§ **PROBLEM STATEMENT**: Print the stretch of the Kamasi Washington passage that begins at the words "This year marks" and stops after "Seventies orchestral disco.", with no changes.

§ **TEXT PASSAGE**:

>>>

During the past few years, Kamasi Washington has found himself in places a jazz musician never would have expected to be. With the release of his aptly named 2015 triple LP, The Epic, the L.A. saxophonist and bandleader was deemed the genre’s next big thing. So there he was, in the studio with Kendrick Lamar and St. Vincent, or sharing a bill with Lamar and D’Angelo at a festival in Australia. Not to mention the time Herbie Hancock previewed some of his upcoming album for Washington. “He was like, ‘Check this one out,’ ” Washington says. “To have Herbie Hancock press ‘play’ for me is the type of thing that went beyond the dreams I ever had as a kid.”

This year marks another didn’t-see-that-coming milestone for Washington. The 39-year-old wrote and, with his band, performed the score for Becoming, the Michelle Obama documentary currently airing on Netflix. The soundtrack, out today, is another musical change-up for Washington. Coming after ambitious, genre-stuffed undertakings like The Epic and 2018’s Heaven and Earth, the 15 brief tracks on Becoming take in meditative piano pieces, rhythmic rumble, and light, breezy themes that recall Seventies orchestral disco.

Washington was approached about writing the score by the film’s director, Nadia Hallgren. After watching a rough cut, Washington, who voted for Barack Obama in 2008 and 2012, signed on. “I always thought Michelle Obama was an amazing person when I would watch her interviews,” he recalls, “but the chance to hear her talking about her way of thinking about life — and saying what’s important and not — was really cool, so I was definitely interested in doing it.”

<<<

§ **GIVEN RECORDS**:

>>>

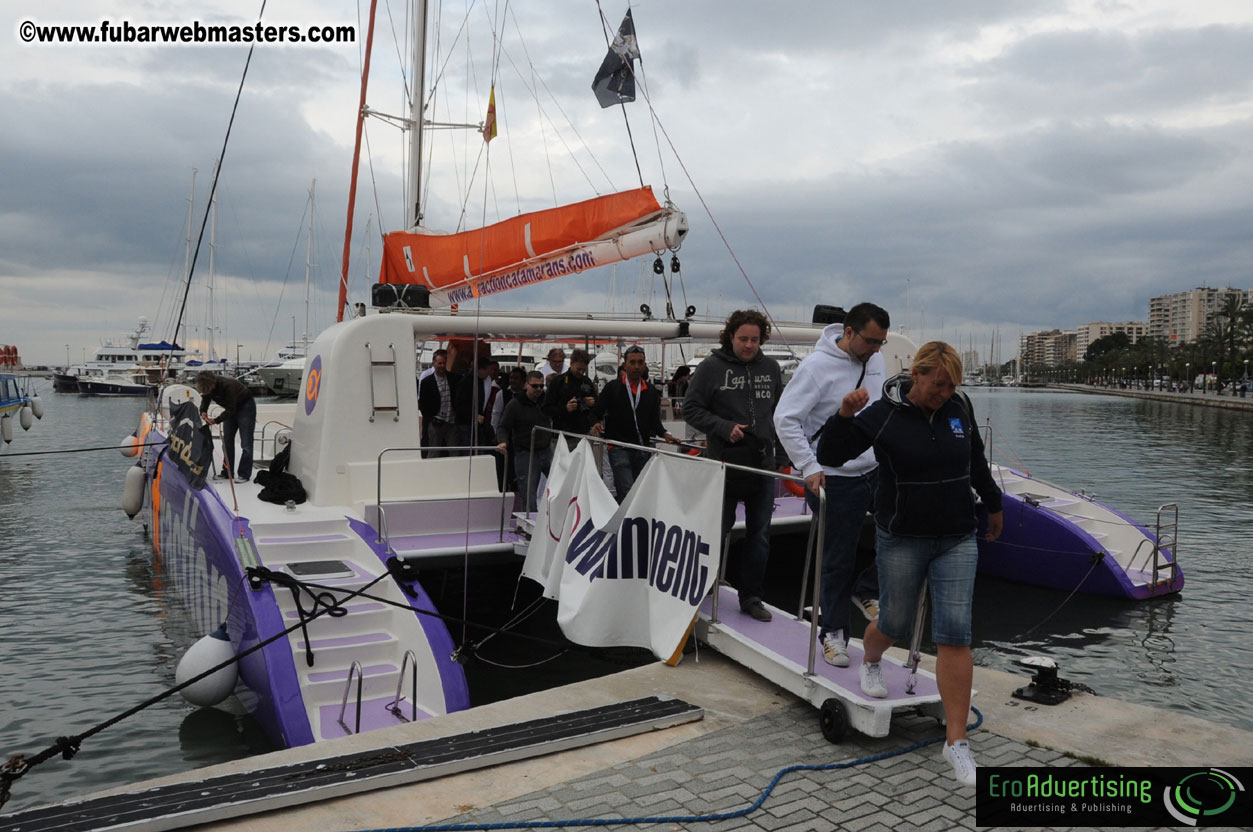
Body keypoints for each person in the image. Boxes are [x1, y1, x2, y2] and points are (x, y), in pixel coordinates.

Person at [816, 341, 1003, 788]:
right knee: (895, 619)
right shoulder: (883, 414)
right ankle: (873, 658)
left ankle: (956, 744)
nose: (945, 393)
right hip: (901, 537)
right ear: (916, 375)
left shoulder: (958, 407)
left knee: (955, 633)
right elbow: (831, 454)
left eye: (952, 386)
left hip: (957, 536)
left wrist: (994, 504)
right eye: (938, 384)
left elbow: (975, 460)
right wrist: (843, 415)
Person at [774, 302, 889, 668]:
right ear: (849, 332)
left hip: (872, 469)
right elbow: (785, 417)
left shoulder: (877, 361)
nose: (876, 349)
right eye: (871, 341)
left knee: (899, 535)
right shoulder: (815, 367)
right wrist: (808, 466)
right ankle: (834, 633)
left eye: (881, 343)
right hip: (832, 475)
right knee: (838, 558)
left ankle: (866, 588)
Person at [682, 309, 784, 622]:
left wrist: (781, 458)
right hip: (724, 465)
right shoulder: (711, 368)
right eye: (743, 339)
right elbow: (690, 409)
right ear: (731, 336)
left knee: (760, 534)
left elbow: (780, 414)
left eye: (754, 339)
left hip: (763, 464)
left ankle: (751, 597)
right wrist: (724, 427)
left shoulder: (771, 367)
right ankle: (699, 584)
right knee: (717, 529)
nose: (749, 345)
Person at [591, 345, 680, 500]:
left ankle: (632, 521)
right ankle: (625, 522)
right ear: (625, 364)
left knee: (641, 492)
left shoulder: (651, 391)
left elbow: (654, 421)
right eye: (632, 362)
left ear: (645, 364)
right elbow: (596, 412)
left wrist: (665, 433)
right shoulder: (613, 388)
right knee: (627, 491)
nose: (636, 367)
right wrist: (595, 423)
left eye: (640, 362)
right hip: (619, 447)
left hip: (642, 448)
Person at [496, 370, 553, 512]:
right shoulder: (514, 404)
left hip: (546, 451)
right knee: (528, 492)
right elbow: (503, 427)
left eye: (541, 386)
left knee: (559, 484)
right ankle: (530, 526)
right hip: (525, 453)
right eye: (535, 386)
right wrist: (503, 442)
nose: (539, 389)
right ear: (526, 385)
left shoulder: (547, 401)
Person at [195, 370, 256, 483]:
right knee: (227, 442)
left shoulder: (229, 385)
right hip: (230, 409)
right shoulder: (208, 387)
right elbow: (206, 398)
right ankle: (227, 472)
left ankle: (244, 474)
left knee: (246, 443)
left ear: (212, 384)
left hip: (245, 407)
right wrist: (203, 411)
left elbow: (231, 409)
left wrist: (216, 420)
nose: (207, 391)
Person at [543, 348, 598, 448]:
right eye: (579, 369)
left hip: (583, 435)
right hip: (562, 436)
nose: (581, 372)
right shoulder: (558, 382)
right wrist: (565, 408)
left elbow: (597, 407)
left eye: (584, 370)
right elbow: (546, 409)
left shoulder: (587, 382)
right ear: (571, 363)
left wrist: (593, 403)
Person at [418, 349, 460, 457]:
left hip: (451, 421)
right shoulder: (426, 381)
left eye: (444, 363)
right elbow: (422, 403)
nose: (442, 366)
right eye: (439, 363)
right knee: (434, 451)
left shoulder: (453, 378)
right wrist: (431, 418)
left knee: (454, 451)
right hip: (436, 422)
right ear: (434, 363)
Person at [454, 359, 503, 453]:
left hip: (477, 422)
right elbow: (460, 404)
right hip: (466, 423)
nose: (489, 373)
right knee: (467, 449)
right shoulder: (465, 382)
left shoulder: (481, 381)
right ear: (480, 370)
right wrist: (473, 415)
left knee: (479, 448)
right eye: (488, 370)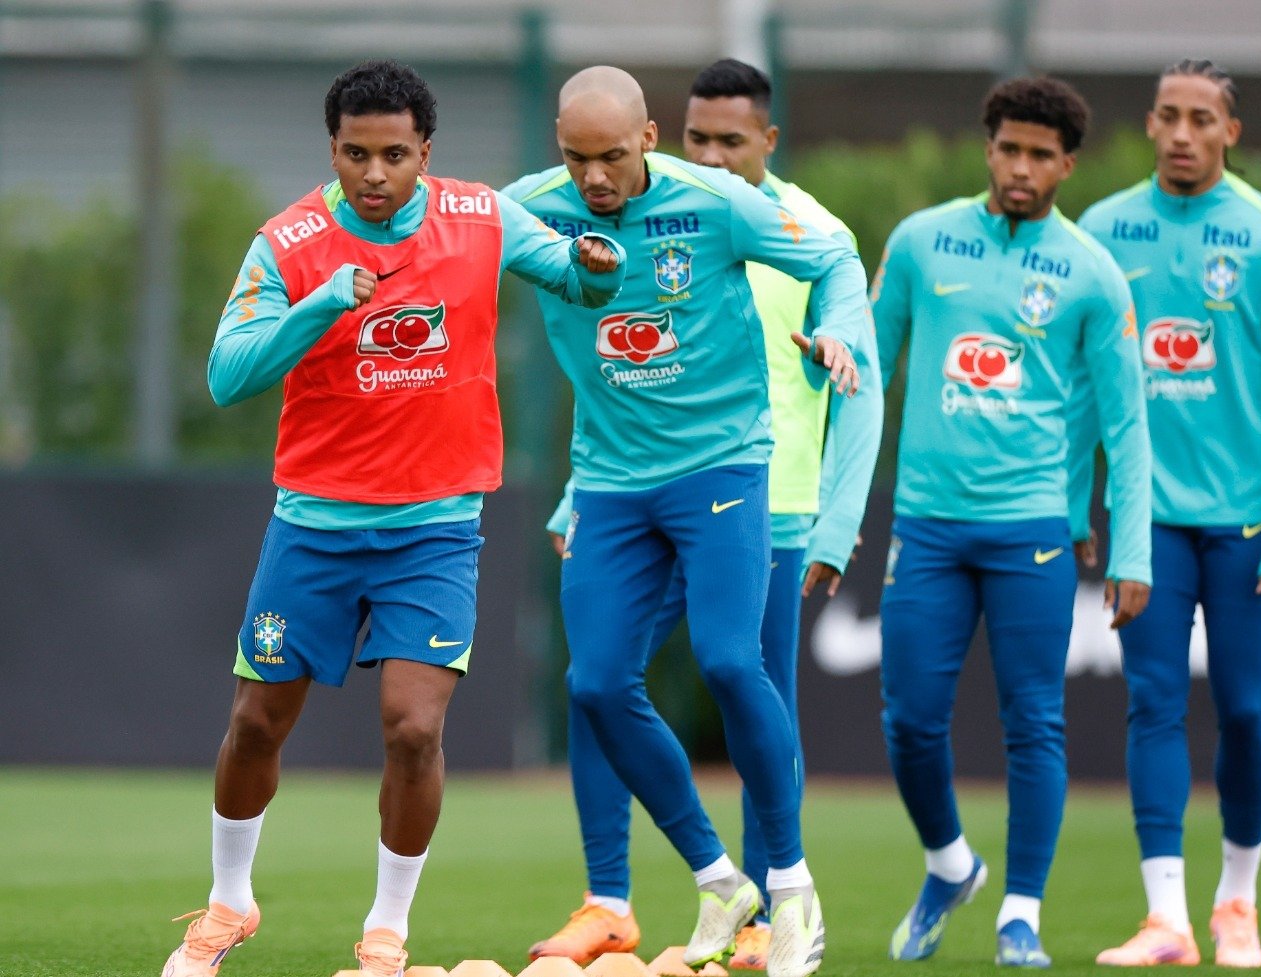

<<<

§ **ANSWER BOX**:
This year marks another didn’t-see-that-coming milestone for Washington. The 39-year-old wrote and, with his band, performed the score for Becoming, the Michelle Obama documentary currently airing on Netflix. The soundtrack, out today, is another musical change-up for Washington. Coming after ambitious, genre-stuffed undertakings like The Epic and 2018’s Heaven and Earth, the 15 brief tracks on Becoming take in meditative piano pieces, rhythmic rumble, and light, breezy themes that recall Seventies orchestral disco.